I moved into a little Arena Interval Training, trotting for two minutes, loping for another two, trotting again, repeat, and incorporated some fencing lines as well. One fence in particular was absolutely beautiful. At the trot he worked straight into it never ducking out or slowing down. I softened my back and gave him the mighty Woah, and that butt went right down into the dirt and promptly backed up. I let Milo sit for a few minutes as reward, scratching his neck and telling him what a good boy he was. He licked and chewed and caught his breath.

With the arena cleared of lessons, I worked a bit on our rollbacks. First at the walk, then trot, and a few at the canter. Milo did splendidly, getting the footwork and loping right off in the new direction. I noticed I will have to be picky still through that half turnaround, as a few times Milo wanted to bolt right off at about 100 degrees, not 180. I instead worked back on slower rollbacks to get him moving all the way off of my leg and rein. He did well though.

Have I mentioned how dramatic a change in his cadence and balance has been? I think I really can contribute it to his new trim. He is moving very fluidly at all gaits, but I have noticed how consistent Milo is in his lope now. Whereas before, Milo would lope a few strides lifted and engaged, then hollow out for a few more, come back lifted, hollow again, etc. He never seemed to just consistently hold the working lope. Now, he does. He really lifts his back up (even more then ever before) and stays consistently balanced, forward, and straight with only a few minor corrections on my part, its been great!
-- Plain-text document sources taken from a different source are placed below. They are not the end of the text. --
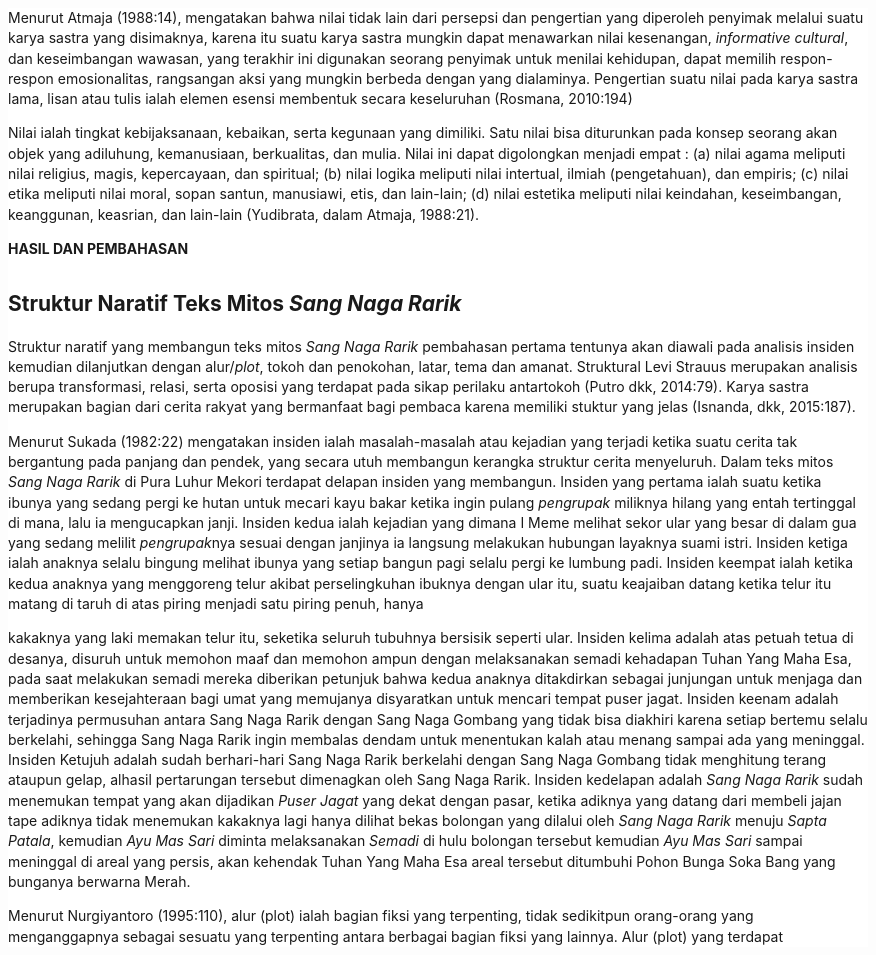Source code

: <p><span class="font3">Menurut Atmaja (1988:14), mengatakan bahwa nilai tidak lain dari persepsi dan pengertian yang diperoleh penyimak melalui suatu karya sastra yang disimaknya, karena itu suatu karya sastra mungkin dapat menawarkan nilai kesenangan, </span><span class="font3" style="font-style:italic;">informative cultural</span><span class="font3">, dan keseimbangan wawasan, yang terakhir ini digunakan seorang penyimak untuk menilai kehidupan, dapat memilih respon-respon emosionalitas, rangsangan aksi yang mungkin berbeda dengan yang dialaminya. Pengertian suatu nilai pada karya sastra lama, lisan atau tulis ialah elemen esensi membentuk secara keseluruhan (Rosmana, 2010:194)</span></p>
<p><span class="font3">Nilai ialah tingkat kebijaksanaan, kebaikan, serta kegunaan yang dimiliki. Satu nilai bisa diturunkan pada konsep seorang akan objek yang adiluhung, kemanusiaan, berkualitas, dan mulia. Nilai ini dapat digolongkan menjadi empat : (a) nilai agama meliputi nilai religius, magis, kepercayaan, dan spiritual; (b) nilai logika meliputi nilai intertual, ilmiah (pengetahuan), dan empiris; (c) nilai etika meliputi nilai moral, sopan santun, manusiawi, etis, dan lain-lain; (d) nilai estetika meliputi nilai keindahan, keseimbangan, keanggunan, keasrian, dan lain-lain (Yudibrata, dalam Atmaja, 1988:21).</span></p>
<p><span class="font3" style="font-weight:bold;">HASIL DAN PEMBAHASAN</span></p>
<h2><a name="bookmark14"></a><span class="font3" style="font-weight:bold;"><a name="bookmark15"></a>Struktur Naratif Teks Mitos </span><span class="font3" style="font-weight:bold;font-style:italic;">Sang Naga Rarik</span></h2>
<p><span class="font3">Struktur naratif yang membangun teks mitos </span><span class="font3" style="font-style:italic;">Sang Naga Rarik</span><span class="font3"> pembahasan pertama tentunya akan diawali pada analisis insiden kemudian dilanjutkan dengan alur/</span><span class="font3" style="font-style:italic;">plot</span><span class="font3">, tokoh dan penokohan, latar, tema dan amanat. Struktural Levi Strauus merupakan analisis berupa transformasi, relasi, serta oposisi yang terdapat pada sikap perilaku antartokoh (Putro dkk, 2014:79). Karya sastra merupakan bagian dari cerita rakyat yang bermanfaat bagi pembaca karena memiliki stuktur yang jelas (Isnanda, dkk, 2015:187).</span></p>
<p><span class="font3">Menurut Sukada (1982:22) mengatakan insiden ialah masalah-masalah atau kejadian yang terjadi ketika suatu cerita tak bergantung pada panjang dan pendek, yang secara utuh membangun kerangka struktur cerita menyeluruh. Dalam teks mitos </span><span class="font3" style="font-style:italic;">Sang Naga Rarik</span><span class="font3"> di Pura Luhur Mekori terdapat delapan insiden yang membangun. Insiden yang pertama ialah suatu ketika ibunya yang sedang pergi ke hutan untuk mecari kayu bakar ketika ingin pulang </span><span class="font3" style="font-style:italic;">pengrupak</span><span class="font3"> miliknya hilang yang entah tertinggal di mana, lalu ia mengucapkan janji. Insiden kedua ialah kejadian yang dimana I Meme melihat sekor ular yang besar di dalam gua yang sedang melilit </span><span class="font3" style="font-style:italic;">pengrupak</span><span class="font3">nya sesuai dengan janjinya ia langsung melakukan hubungan layaknya suami istri. Insiden ketiga ialah anaknya selalu bingung melihat ibunya yang setiap bangun pagi selalu pergi ke lumbung padi. Insiden keempat ialah ketika kedua anaknya yang menggoreng telur akibat perselingkuhan ibuknya dengan ular itu, suatu keajaiban datang ketika telur itu matang di taruh di atas piring menjadi satu piring penuh, hanya</span></p>
<p><span class="font3">kakaknya yang laki memakan telur itu, seketika seluruh tubuhnya bersisik seperti ular. Insiden kelima adalah atas petuah tetua di desanya, disuruh untuk memohon maaf dan memohon ampun dengan melaksanakan semadi kehadapan Tuhan Yang Maha Esa, pada saat melakukan semadi mereka diberikan petunjuk bahwa kedua anaknya ditakdirkan sebagai junjungan untuk menjaga dan memberikan kesejahteraan bagi umat yang memujanya disyaratkan untuk mencari tempat puser jagat. Insiden keenam adalah terjadinya permusuhan antara Sang Naga Rarik dengan Sang Naga Gombang yang tidak bisa diakhiri karena setiap bertemu selalu berkelahi, sehingga Sang Naga Rarik ingin membalas dendam untuk menentukan kalah atau menang sampai ada yang meninggal. Insiden Ketujuh adalah sudah berhari-hari Sang Naga Rarik berkelahi dengan Sang Naga Gombang tidak menghitung terang ataupun gelap, alhasil pertarungan tersebut dimenagkan oleh Sang Naga Rarik. Insiden kedelapan adalah </span><span class="font3" style="font-style:italic;">Sang Naga Rarik</span><span class="font3"> sudah menemukan tempat yang akan dijadikan </span><span class="font3" style="font-style:italic;">Puser Jagat </span><span class="font3">yang dekat dengan pasar, ketika adiknya yang datang dari membeli jajan tape adiknya tidak menemukan kakaknya lagi hanya dilihat bekas bolongan yang dilalui oleh </span><span class="font3" style="font-style:italic;">Sang Naga Rarik</span><span class="font3"> menuju </span><span class="font3" style="font-style:italic;">Sapta Patala</span><span class="font3">, kemudian </span><span class="font3" style="font-style:italic;">Ayu Mas Sari</span><span class="font3"> diminta melaksanakan </span><span class="font3" style="font-style:italic;">Semadi</span><span class="font3"> di hulu bolongan tersebut kemudian </span><span class="font3" style="font-style:italic;">Ayu Mas Sari</span><span class="font3"> sampai meninggal di areal yang persis, akan kehendak Tuhan Yang Maha Esa areal tersebut ditumbuhi Pohon Bunga Soka Bang yang bunganya berwarna Merah.</span></p>
<p><span class="font3">Menurut Nurgiyantoro (1995:110), alur (plot) ialah bagian fiksi yang terpenting, tidak sedikitpun orang-orang yang menganggapnya sebagai sesuatu yang terpenting antara berbagai bagian fiksi yang lainnya. Alur (plot) yang terdapat</span></p>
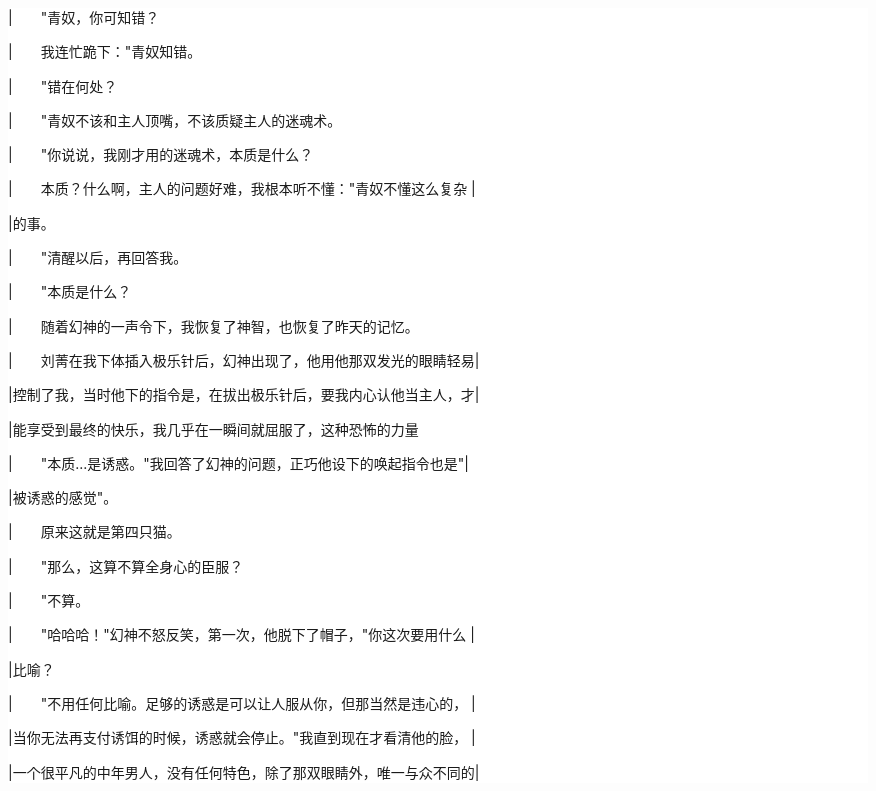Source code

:|　　"青奴，你可知错？

|　　我连忙跪下："青奴知错。

|　　"错在何处？

|　　"青奴不该和主人顶嘴，不该质疑主人的迷魂术。

|　　"你说说，我刚才用的迷魂术，本质是什么？

|　　本质？什么啊，主人的问题好难，我根本听不懂："青奴不懂这么复杂 |

|的事。

|　　"清醒以后，再回答我。

|　　"本质是什么？

|　　随着幻神的一声令下，我恢复了神智，也恢复了昨天的记忆。

|　　刘菁在我下体插入极乐针后，幻神出现了，他用他那双发光的眼睛轻易|

|控制了我，当时他下的指令是，在拔出极乐针后，要我内心认他当主人，才|

|能享受到最终的快乐，我几乎在一瞬间就屈服了，这种恐怖的力量

|　　"本质...是诱惑。"我回答了幻神的问题，正巧他设下的唤起指令也是"|

|被诱惑的感觉"。

|　　原来这就是第四只猫。

|　　"那么，这算不算全身心的臣服？

|　　"不算。

|　　"哈哈哈！"幻神不怒反笑，第一次，他脱下了帽子，"你这次要用什么 |

|比喻？

|　　"不用任何比喻。足够的诱惑是可以让人服从你，但那当然是违心的， |

|当你无法再支付诱饵的时候，诱惑就会停止。"我直到现在才看清他的脸， |

|一个很平凡的中年男人，没有任何特色，除了那双眼睛外，唯一与众不同的|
He's also learning how to keep himself balanced and centered between the reins, which is a big deal too. Im super proud of my boy, and can't wait to see Sarah on Thursday.


Rising Rainbow said...

Staying straight between the aids and lifting his back correctly go hand in hand. You really cannot get one without the other. I can attest to that with Legs and his not ever moving correctly because of his old injury. Getting that final bit of lift and straight is illusive and translates to we're still just a hair off from true self carriage. Even though the horse looks dead on straight from the ground.

in2paints said...

You're going to miss your pink bareback pad, aren't you? :)

That's great you're seeing such a difference since his trim. Such small things can make such a big difference!